According to Americans for Arts, art education for children and youth includes many benefits. Learning about and participating in art throughout childhood can increase critical-thinking skills and enhance children’s ability to follow-through with goals throughout life. Since art is something that is enjoyed by people of all nations and backgrounds, exposure can help children move across socio-economic boundaries to develop diverse friendships throughout life.
A great teacher goes a long way to creating interest in art among elementary, middle and high school students, but quality art supplies can help keep students motivated to create their best projects. Here are five creative supplies that could enhance student learning in various environments.
Melissa & Doug Table Top Easels
For use at home or in school, a desk top easel of any type helps elementary-aged children feel like true artists. Easels from Melissa & Doug are especially colorful and are designed to catch the attention of young artists. Two ways to make art let children expand their imaginations and provides the youngest artists with multiple options when attention spans run short.
Light Boxes
Light boxes are appropriate for use in upper elementary, middle grade, and high school art rooms. These tools make it easy for kids to transfer images onto fabric or other specialty projects, opening art education to kids of all craft skills. Many students lose interest in art because they find it difficult to perfect drawing skills, but light boxes allow everyone to move on to painting, wood work, stitching, or other forms of art.
Kopykake Kobra K5000
The Kopykake Kobra K5000 art projector takes the idea behind a light box to a new level. With the projector, you can cast an image from almost any page or item onto the art surface you are working on.

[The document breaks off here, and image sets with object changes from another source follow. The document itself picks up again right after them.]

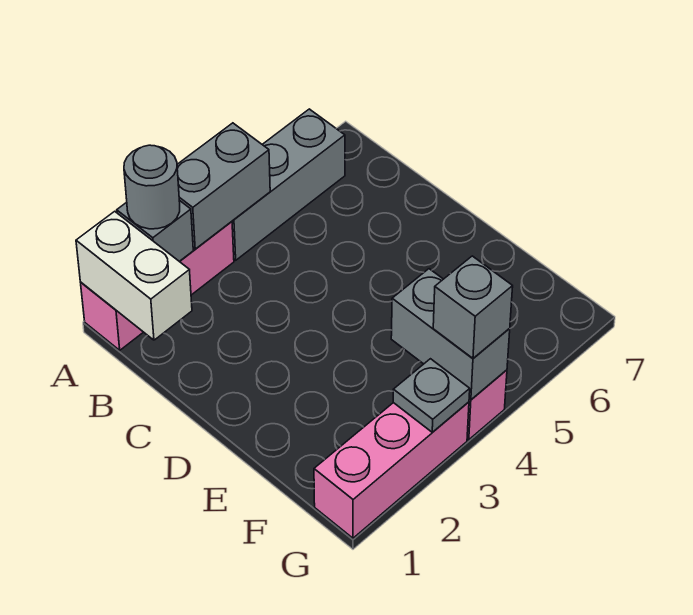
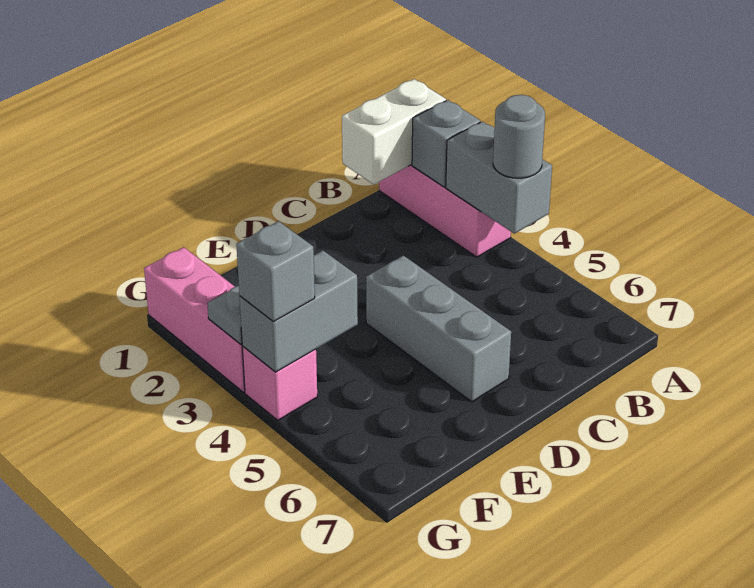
grey 1x1 round brick [124,145,180,229] -> grey 1x1 round brick moved to [493,95,545,178]
grey 1x3 brick [232,109,345,260] -> grey 1x3 brick moved to [366,255,511,402]

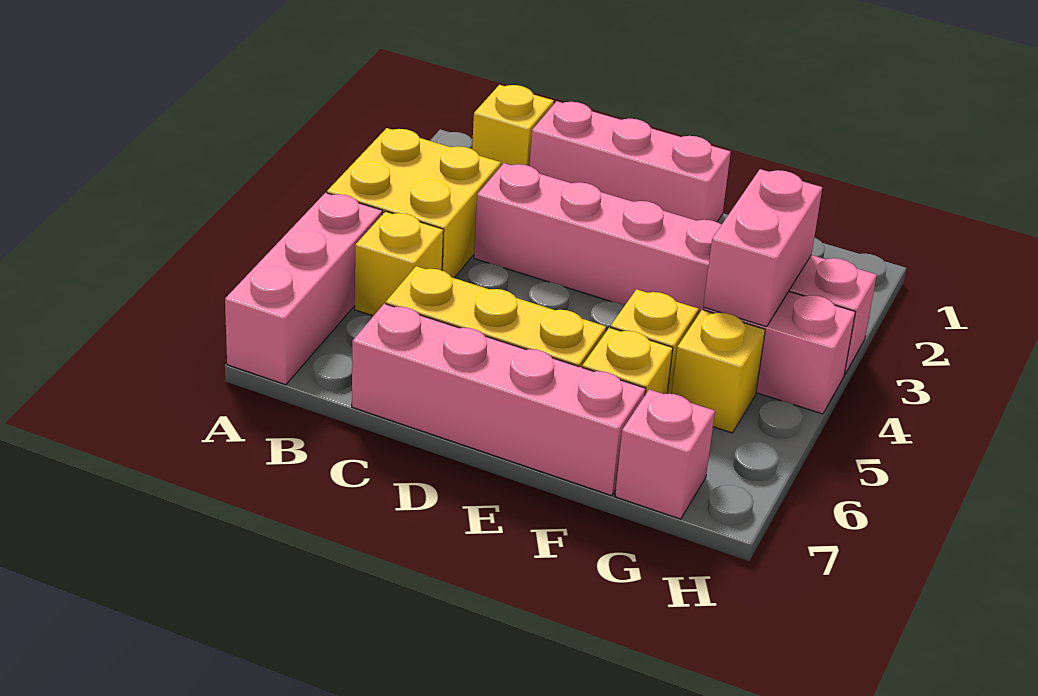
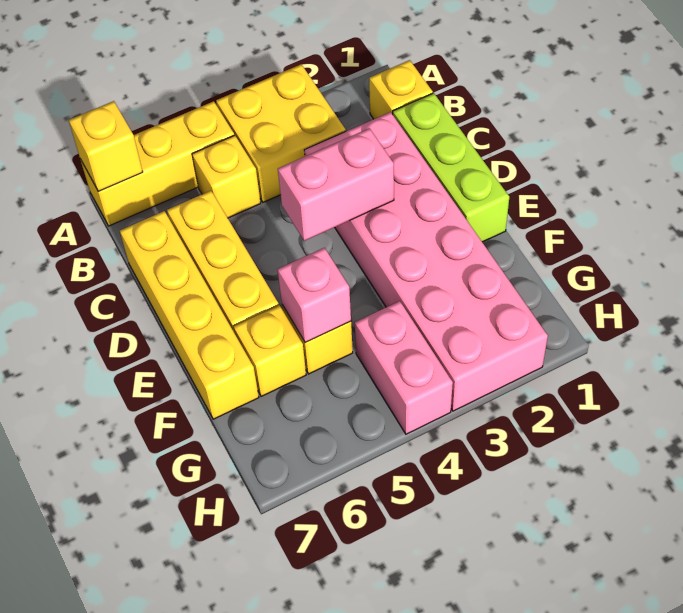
pink 1x3 brick [225,193,383,385] -> yellow 1x3 brick [80,101,234,226]
pink 1x3 brick [530,101,731,222] -> lime 1x3 brick [393,93,509,242]
pink 1x6 brick [474,163,877,375] -> pink 2x6 brick [304,112,548,411]
pink 1x4 brick [352,304,646,496] -> yellow 1x4 brick [120,211,259,419]
pink 1x2 brick [703,169,822,327] -> pink 1x2 brick moved to [278,128,394,241]
yellow 1x1 brick [672,310,765,433] -> yellow 1x1 brick moved to [69,101,143,191]
pink 1x1 brick [615,389,715,519] -> pink 1x1 brick moved to [278,248,351,343]

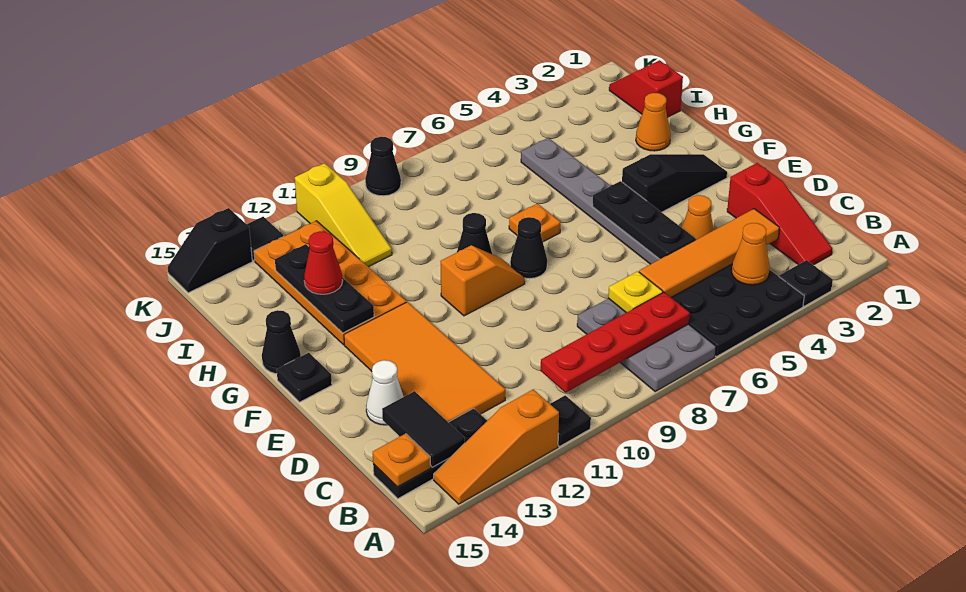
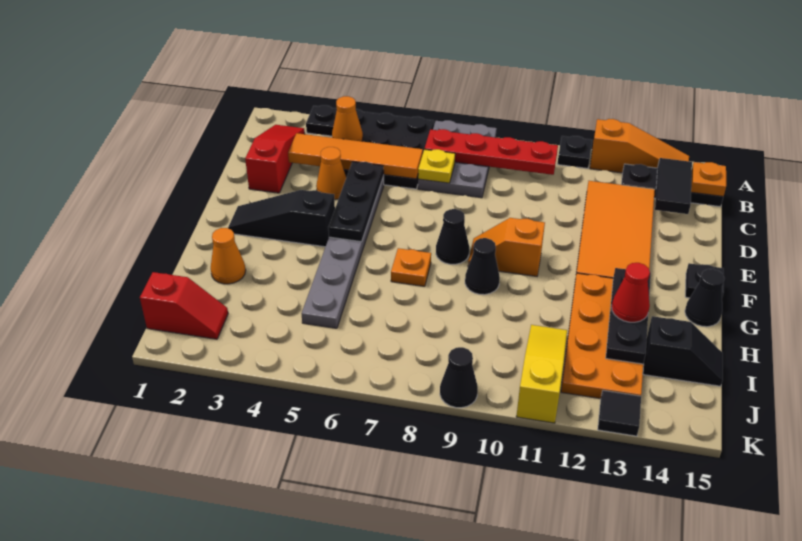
white 1x1 cone [366,360,404,425] -> none
red 1x2 slope [609,60,683,117] -> red 1x2 slope turned to [140,272,228,339]
black 1x2 slope [168,208,252,293] -> black 1x2 slope moved to [643,316,723,386]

Images from pages, books, and 3-dimensional objects can be projected onto an art canvas, sketchbook, or other surface on the work table. You can use the projector to teach students about sketching and drawing by providing them with templates to copy. Practice makes perfect, and the projector offers the same practice that early-elementary handwriting books do.
The project can also be used in middle and high school classrooms to boost student productivity on painting projects, murals, or drama sets.
Artist Stools
When you think about art supplies, you probably don’t consider chairs and stools. Uncomfortable students are fidgety students, and they aren’t paying full attention to the lesson or project. Make sure your school art room is outfitted with stools, tables, or chairs that are ergonomically appropriate for the age and size of the children using the space.
Art Learning Kits
As with any subject, all the learning can’t be accomplished at school. Parents or teachers that provide art learning kits for in-home use encourage students to bring the creativity and imagination of art class to the rest of their lives. Art kits usually include the basic tools and art supplies needed to create one or more projects in a specific niche, such as woodwork, painting, or sketching.
- Sara S.
www.MadisonArtShop.com
This was a clean, effective reminder to all! I love the inclusion of the light box! I haven’t seen one for years and would love to get my young granddaughters interested in drawing! This ‘tracing’ of another image as from a color book or something, gives them confidence! I had forgotten all about my kindergarten teaching which included a crude home-made box with a light bulb under opaque plastic so children could lay a large drawing down and actually trace over it’s lines! GREAT REMINDER TO ALL OF US–the simplest things are sometimes the best!